[TASK TO COMPLETE] Your answer must be an exact transcription of every record below, with the pictures omitted.

Start of Block

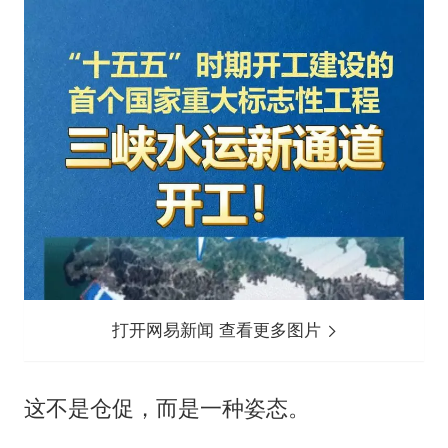
打开网易新闻 查看更多图片
这不是仓促，而是一种姿态。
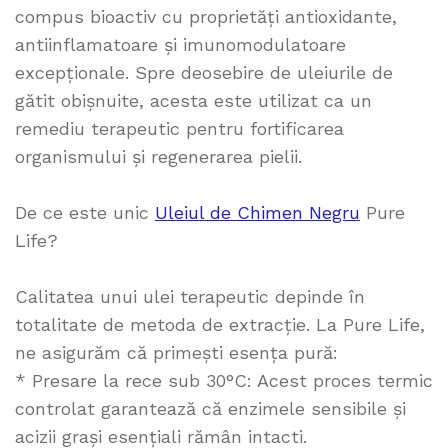
compus bioactiv cu proprietăți antioxidante,
antiinflamatoare și imunomodulatoare
excepționale. Spre deosebire de uleiurile de
gătit obișnuite, acesta este utilizat ca un
remediu terapeutic pentru fortificarea
organismului și regenerarea pielii.
De ce este unic
Uleiul de Chimen Negru
Pure
Life?
Calitatea unui ulei terapeutic depinde în
totalitate de metoda de extracție. La Pure Life,
ne asigurăm că primești esența pură:
* Presare la rece sub 30°C: Acest proces termic
controlat garantează că enzimele sensibile și
acizii grași esențiali rămân intacti.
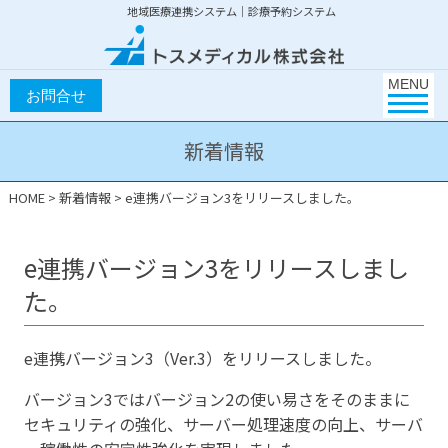
地域医療連携システム｜診療予約システム
Toggle na
MENU
新着情報
HOME
>
新着情報
>
e連携バージョン3をリリースしました。
e連携バージョン3をリリースしまし
た。
e連携バージョン3（Ver.3）をリリースしました。
バージョン3ではバージョン2の使い易さをそのままに
セキュリティの強化、サーバー処理速度の向上、サーバ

End of Block

[SOLUTION TO THIS EXERCISE]
打开网易新闻 查看更多图片
这不是仓促，而是一种姿态。
compus bioactiv cu proprietăți antioxidante,
antiinflamatoare și imunomodulatoare
excepționale. Spre deosebire de uleiurile de
gătit obișnuite, acesta este utilizat ca un
remediu terapeutic pentru fortificarea
organismului și regenerarea pielii.
De ce este unic
Uleiul de Chimen Negru
Pure
Life?
Calitatea unui ulei terapeutic depinde în
totalitate de metoda de extracție. La Pure Life,
ne asigurăm că primești esența pură:
* Presare la rece sub 30°C: Acest proces termic
controlat garantează că enzimele sensibile și
acizii grași esențiali rămân intacti.
地域医療連携システム｜診療予約システム
Toggle na
MENU
新着情報
HOME
>
新着情報
>
e連携バージョン3をリリースしました。
e連携バージョン3をリリースしまし
た。
e連携バージョン3（Ver.3）をリリースしました。
バージョン3ではバージョン2の使い易さをそのままに
セキュリティの強化、サーバー処理速度の向上、サーバ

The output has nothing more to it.